The statement was issued yesterday in part because the Palestinian leader, Yasir Arafat, is to meet with President Clinton in Washington today for talks about the peace negotiations.
The issue’s sensitivity is evident in the number of rabbis who declined to sign. Some 1,200 were initially approached; of the more than 800 who backed off, many said they could not envision a practical way of sharing the city.
Mr. Segal and the rabbis who signed say the subject is so emotional that nobody has ever analyzed the actual geography involved in detaching western Jerusalem from the eastern portion, where all 180,000 Palestinians live.
A survey devised by Mr. Segal with researchers from both sides found that neither Israelis nor Palestinians viewed the borders of the city as sacrosanct when it was broken down neighborhood by neighborhood.

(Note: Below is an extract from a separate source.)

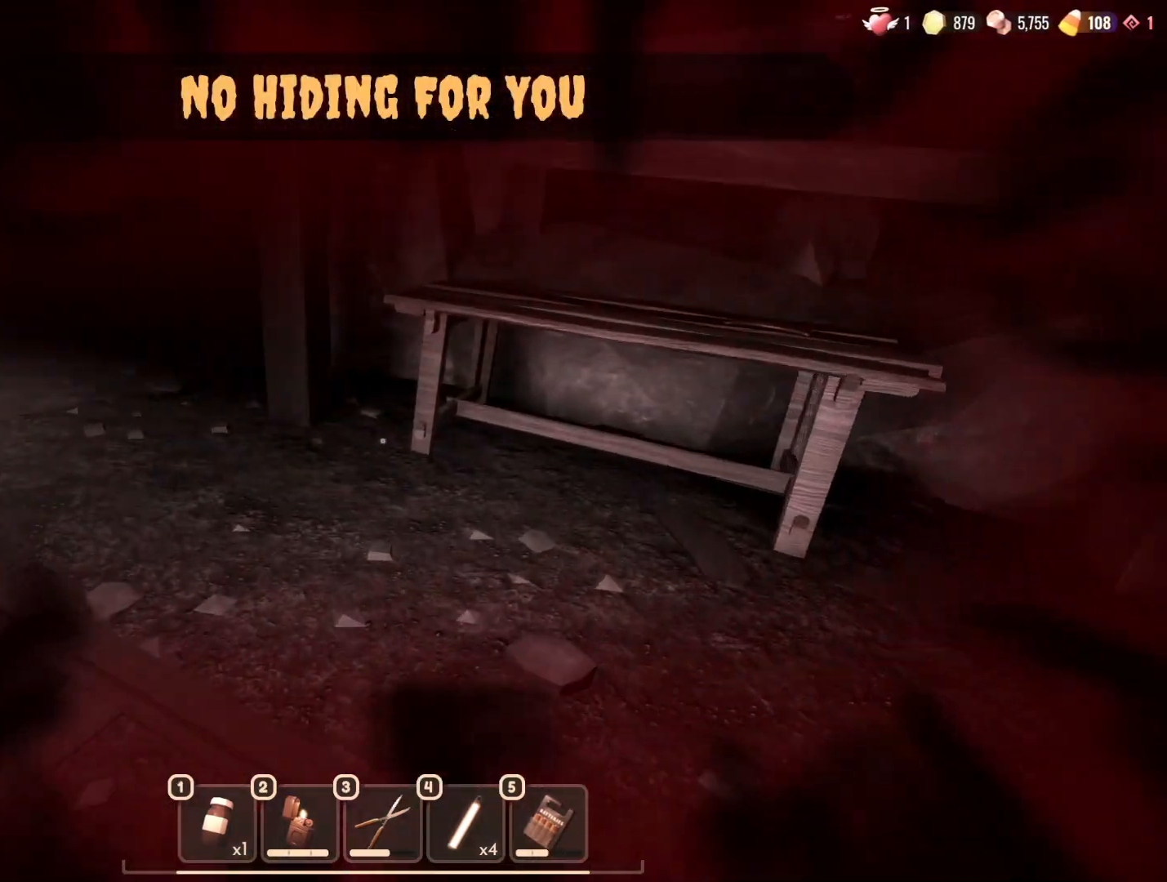
{"keys": ["d", "w"], "mouse": [], "events": [[133, "d", "down"]]}
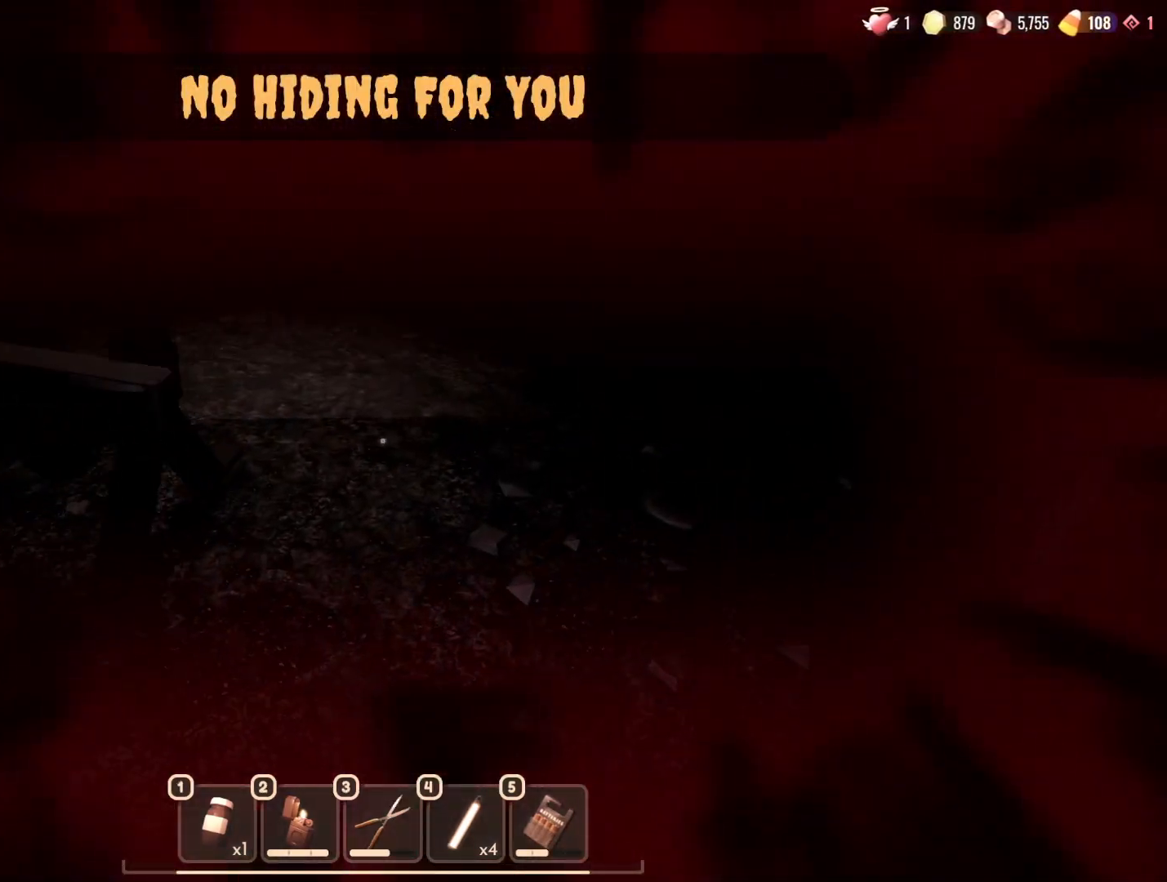
{"keys": ["w"], "mouse": [], "events": [[67, "w", "up"], [200, "d", "up"], [350, "w", "down"]]}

“When you ask people what parts of the city are important,” he said, “only the Mount of Olives and the Old City are really important to both peoples.”
The Old City constitutes only 1 percent of the area of modern Jerusalem, the rabbis pointed out in their statement yesterday. The area within its walls is important to Jews, Muslims and Christians because it contains the remnants of the last Jewish temple and the third holiest mosque in Islam, which Muslims once faced in prayer. It also includes a church on the site where Christ is believed to have been crucified.
The rabbis said in their statement that sovereignty in this area could come through creative negotiations that would not have to apply to other lands.
They also suggested that the borders of Jerusalem which have been expanded again and again practically since the day Israel captured the city in 1967 and reunited its eastern and western parts might be reduced to create a more Jewish city. By giving up control over the sprawling, mostly underdeveloped Arab areas, the rabbis say, Israel would remove from Israeli Jerusalem most Palestinians, who would most likely become citizens in a future Palestinian state, anyway.
Rabbis who signed the statement said that they felt it was a moral question and that peace was the most important goal of the Jewish people.
“The notion that Jerusalem belongs to the Jews and only the Jews, if that precludes peace, is wrong,” said Rabbi Burton Visotsky, a professor of rabbinic literature at the Jewish Theological Seminary in Manhattan. “I think in the end we will have to live with our neighbors and there is no way around it, and that includes Jerusalem.”
The impracticality of sharing the city deterred many from signing the statement. Others opposed the idea of Americans’ interfering in the negotiations between Israelis and Palestinians over a city that each side views as its capital.
The position of most Jewish groups in the United States on the issue of Jerusalem hews closely to the official position of present and past Israeli governments, which is that it is their indivisible capital.
Mr. Arafat and the Israeli prime minister, Ehud Barak, have committed to Feb. 13 as a deadline to develop a framework for negotiating outstanding differences, including Jerusalem. But those efforts have bogged down; a spokesman for Israel said no change should be expected on Jerusalem.